Millers to be fined for delayed sugar cane payments

Tractors deliver cane at a sugar factory in western Kenya. FILE PHOTO | NMG

What you need to know:

  • Sugar millers will be penalised for delaying payments for sugar cane deliveries if Parliament adopts proposed changes to the law, in a bid to protect farmers.
  • Parliament last week approved changes to the Sugar Bill, 2019 that will require millers to pay farmers within a given period for cane delivered, failure to which they shall pay fines.
  • Lawmakers voted by acclamation to include the penalty in the Bill that was passed and now awaits presidential assent.

Sugar millers will be penalised for delaying payments for sugar cane deliveries if Parliament adopts proposed changes to the law, in a bid to protect farmers.

Parliament last week approved changes to the Sugar Bill, 2019 that will require millers to pay farmers within a given period for cane delivered, failure to which they shall pay fines.

Lawmakers voted by acclamation to include the penalty in the Bill that was passed and now awaits presidential assent.

The changes are aimed at protecting farmers who have taken a huge hit from the struggles of the once-lucrative sector.

Cash-strapped sugar millers owe farmers billions of shillings in delayed payment, amid cash flow struggles that have seen the State opt to lease them in a bid to revive the industry.

“Clause 33 of the Bill be amended inserting the following new paragraph, maximum period within which farmers are to be paid for sugar crop delivered and penalties for delayed payments,” reads the changes.

Ailing factories like Mumias, Miwani, Chemelil, Nzoia, Muhoroni, and Sony owed farmers and lenders Sh38.5 billion as of last year and the State has since been pushing to write off the debts and pave the way for privatisation of the millers.

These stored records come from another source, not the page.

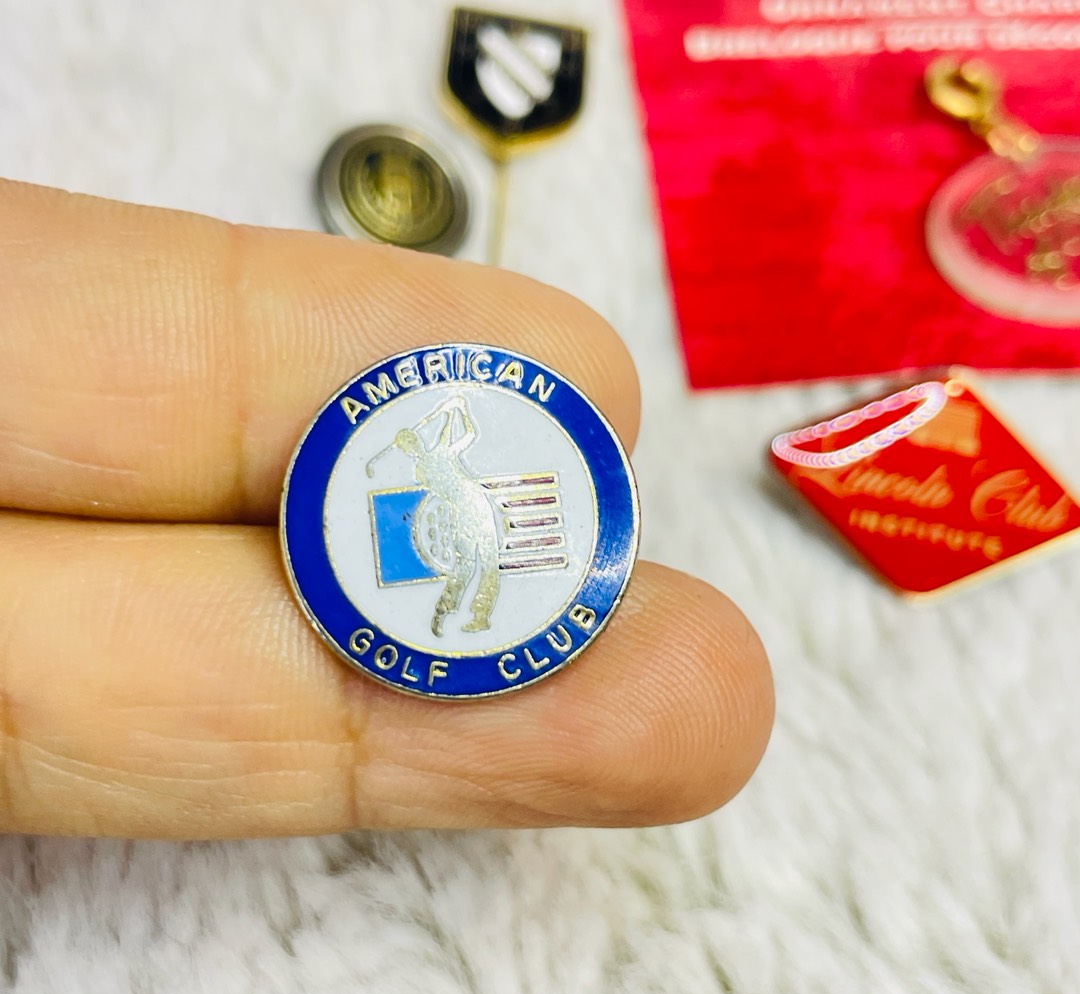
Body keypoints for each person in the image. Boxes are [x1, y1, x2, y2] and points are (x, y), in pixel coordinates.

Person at [0, 178, 774, 839]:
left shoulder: (450, 445)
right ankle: (457, 609)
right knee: (463, 563)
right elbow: (408, 447)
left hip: (458, 505)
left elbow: (454, 429)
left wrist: (433, 434)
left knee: (475, 561)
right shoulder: (420, 449)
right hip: (428, 509)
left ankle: (464, 610)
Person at [384, 396, 501, 637]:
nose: (414, 444)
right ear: (407, 451)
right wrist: (454, 410)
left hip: (478, 505)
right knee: (466, 567)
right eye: (408, 444)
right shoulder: (423, 469)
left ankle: (481, 616)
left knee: (490, 562)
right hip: (463, 514)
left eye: (413, 439)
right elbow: (447, 440)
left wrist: (458, 410)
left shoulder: (437, 455)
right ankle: (442, 611)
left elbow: (468, 435)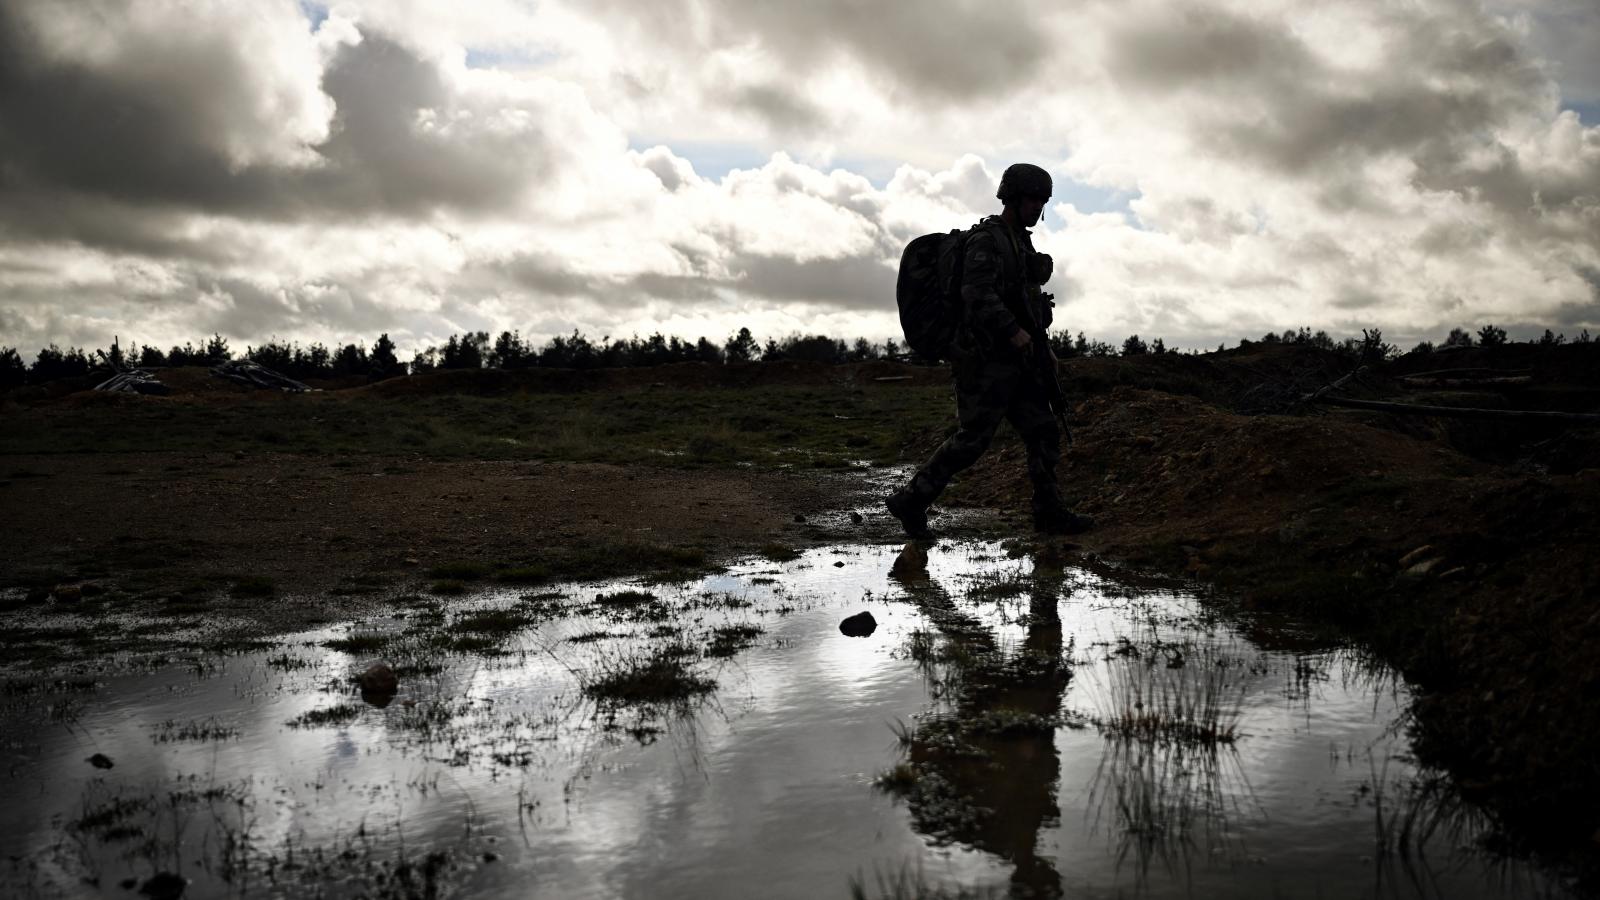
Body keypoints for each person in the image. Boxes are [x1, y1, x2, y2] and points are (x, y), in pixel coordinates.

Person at [886, 163, 1093, 538]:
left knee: (1043, 430)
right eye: (1032, 198)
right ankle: (911, 500)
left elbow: (1027, 301)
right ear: (1012, 198)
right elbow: (976, 294)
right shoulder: (987, 240)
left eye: (1043, 200)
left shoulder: (1020, 242)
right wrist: (1012, 331)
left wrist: (1042, 347)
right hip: (983, 361)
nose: (1038, 207)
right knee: (972, 441)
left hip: (1019, 361)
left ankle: (1048, 512)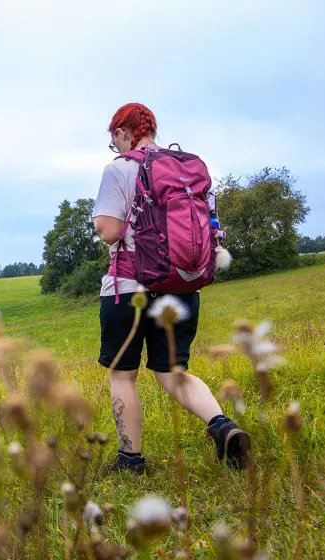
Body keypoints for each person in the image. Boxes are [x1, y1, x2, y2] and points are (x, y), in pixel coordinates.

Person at [93, 103, 250, 474]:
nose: (114, 148)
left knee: (122, 374)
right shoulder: (188, 169)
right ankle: (223, 427)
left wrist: (102, 224)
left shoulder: (119, 169)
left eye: (113, 139)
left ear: (122, 133)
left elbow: (109, 231)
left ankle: (130, 461)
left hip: (129, 288)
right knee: (173, 371)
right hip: (182, 285)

Besides delayed payments, farmers are paid based weight of the sugar cane delivered as opposed to the quality, a system that continues to deny them higher earnings from the cane.

Agriculture Cabinet Secretary Peter Munya in April directed Agriculture and Food Authority to ensure that the millers sign new deals with farmers, with a clause for the penalty to be charged for delayed payment.

The millers were to pay an interest of 1.5 percent of the value of the products delivered by farmers in case of delayed payment for their cane, as the government moves to protect growers through enforcement of new contracts.

The State is banking on the Sugar Bill, 2019 in addition to leasing of debt-hit public millers to revive the battered sugar industry.

The Bill will also divide the country’s sugar belt into three zones namely the Upper region, Lower region, and Coastal region and require sugar dealers to present proof of shortage in the domestic market before importing sugar.